### Text shown
-------
Some Heroes of Travel or, Chapters from the History of Geographical Discovery and Enterprise

Part 9

Chapter 94,016 wordsPublic domain

Here the camels greatly excited the curiosity of the population; for they are rarely seen in A’damáwa, the climate of which these animals are unable to endure for any length of time. Still more vivid was the curiosity of the governor and his courtiers, when they saw Dr. Barth’s compass, chronometer, telescope, and the small print of his Prayer-Book. The Fulbi, he says, are intelligent and civilized, but prone to malice; they lack the good nature of the real blacks, from whom they differ more in their character than their colour.

At Bagma our travellers were struck by the size and shape of the huts, some of them being from forty to sixty feet long, about fifteen broad, and from ten to twelve feet high. They narrowed above to a ridge, and were thatched all over, no distinction being made between roof and wall. They are so spaciously constructed, in order to provide a shelter for the cattle against the inclemency of the weather. The river separates the village, which is inhabited entirely by Mohammedans, into two quarters. “The news of a marvellous novelty soon stirred up the whole place, and young and old, male and female, all gathered round our motley troop, and thronged about us in innocent mirth, and as we proceeded the people came running from the distant fields to see the wonder; but the wonder was not myself, but the camel, an animal which many of them had never seen, fifteen years having elapsed since one had passed along this road. The chorus of shrill voices, ‘Gelóba, gelóba!’ was led by two young wanton Púllo girls, slender as antelopes, and wearing nothing but a light apron of striped cotton round their loins, who, jumping about and laughing at the stupidity of these enormous animals, accompanied us for about two miles along the fertile plain. We passed a herd of about three hundred cattle. Gradually the country became covered with forest, with the exception of patches of cultivated ground.” Through scenery of this interesting character, the travellers pushed on to Mbtudi.
-------
### Data segment

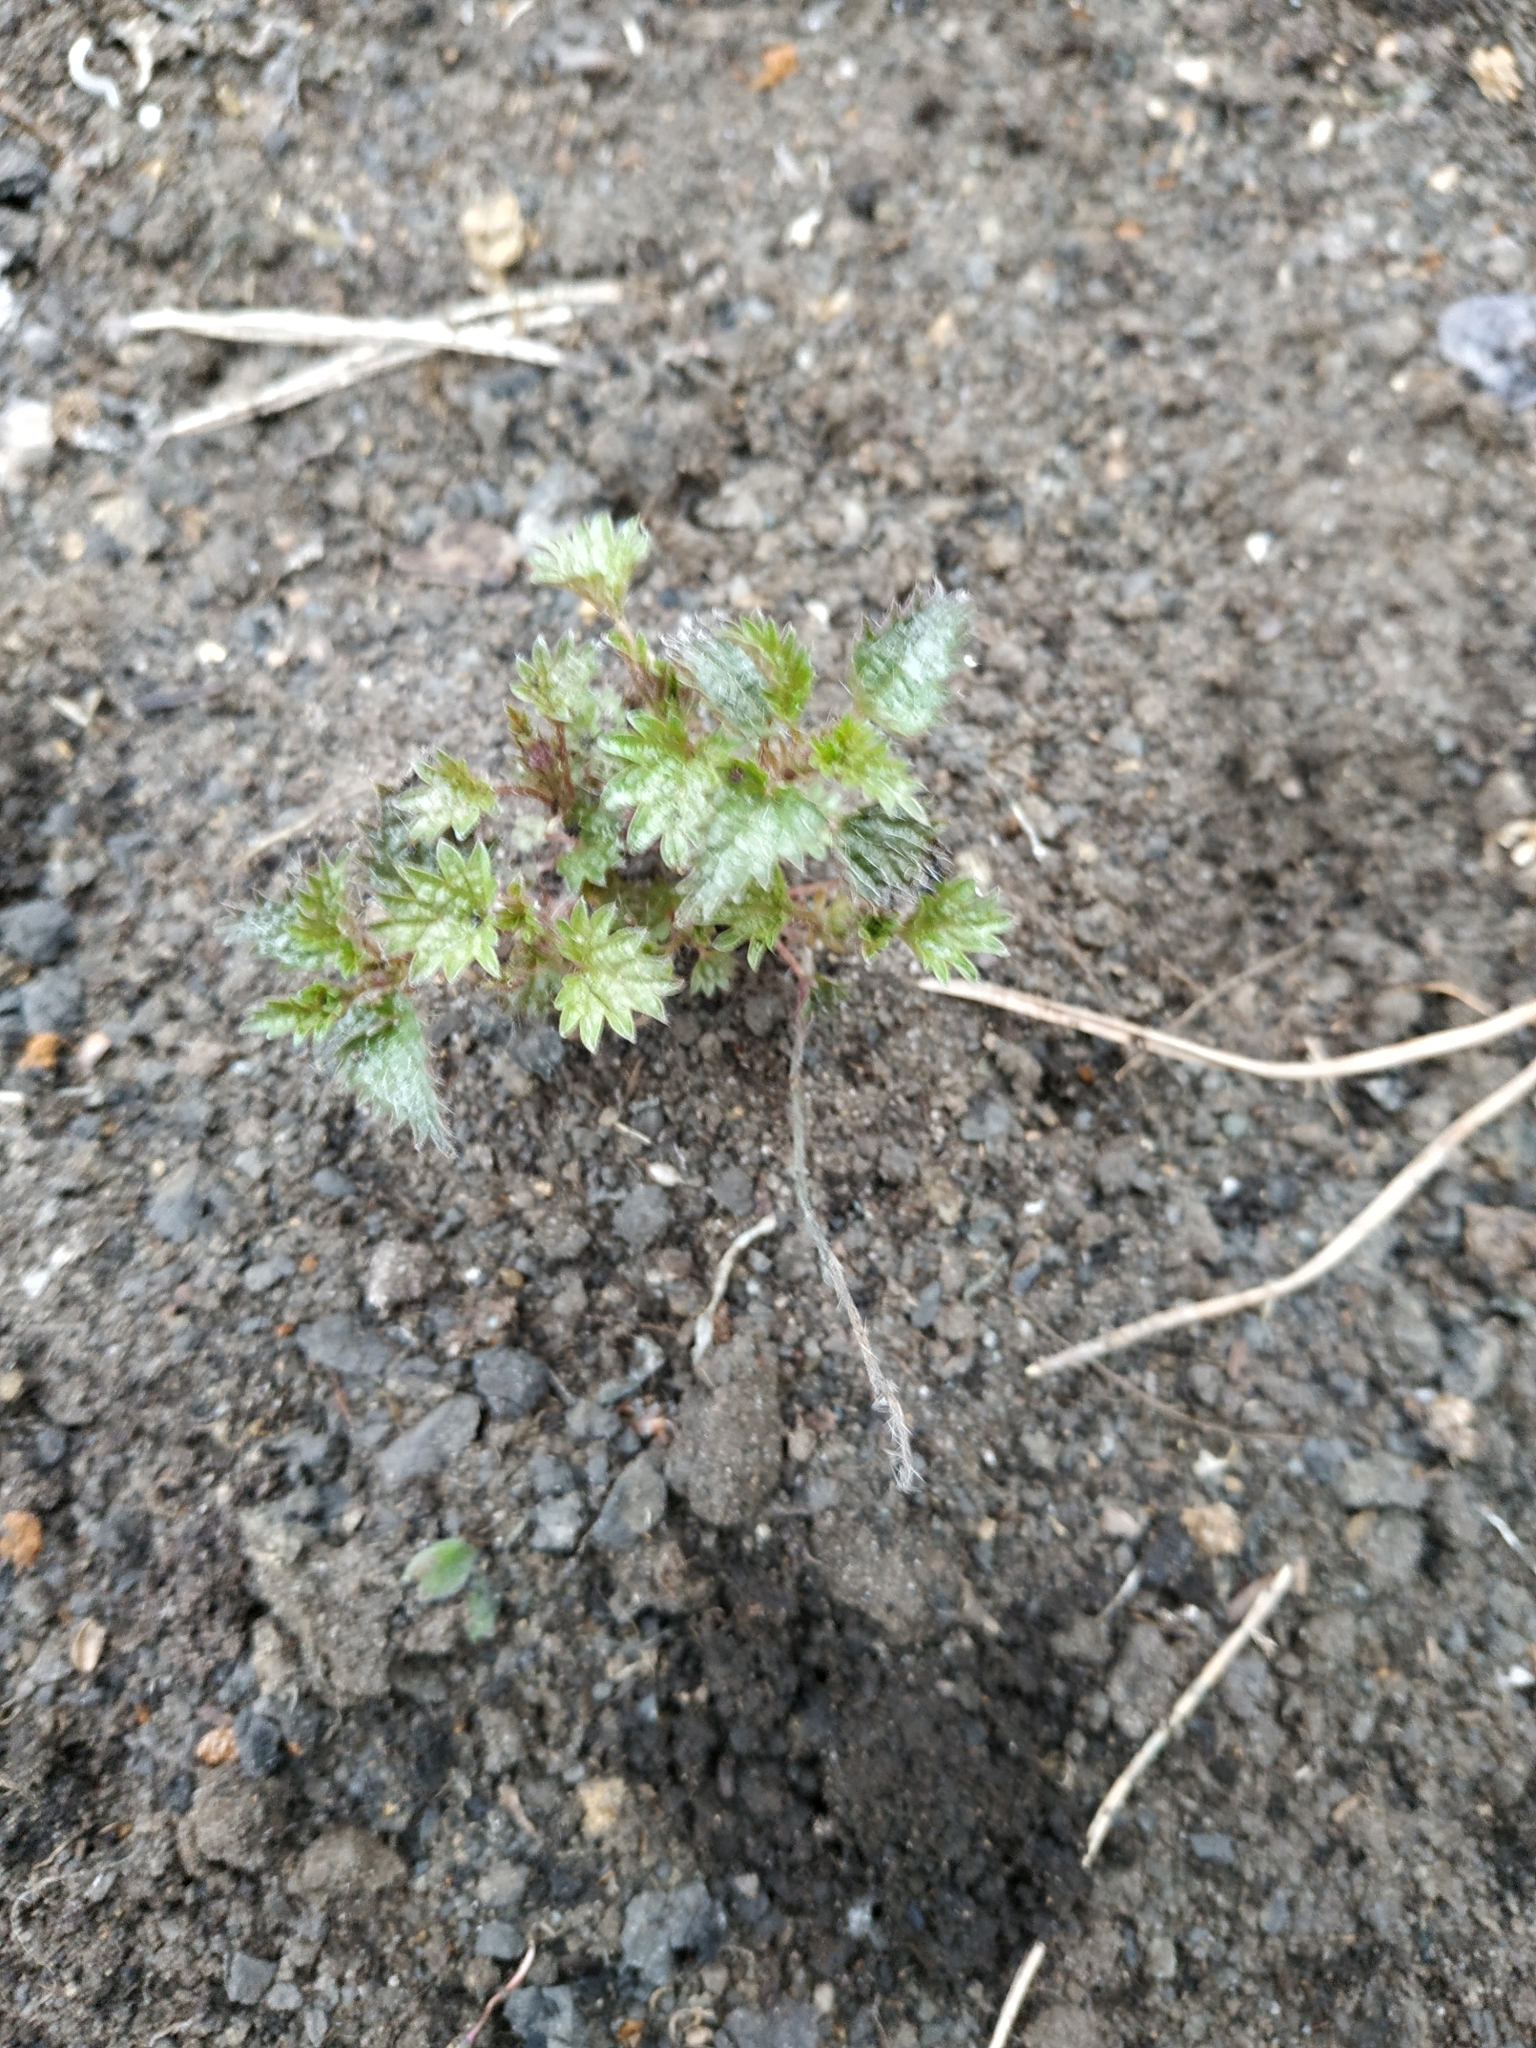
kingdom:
-------
### Directions
According to the travel account above, why were the huts at Bagma built so large?

### Solved exercise
The huts were built spaciously to shelter the cattle from bad weather. Some were forty to sixty feet long, about fifteen feet wide, and ten to twelve feet high.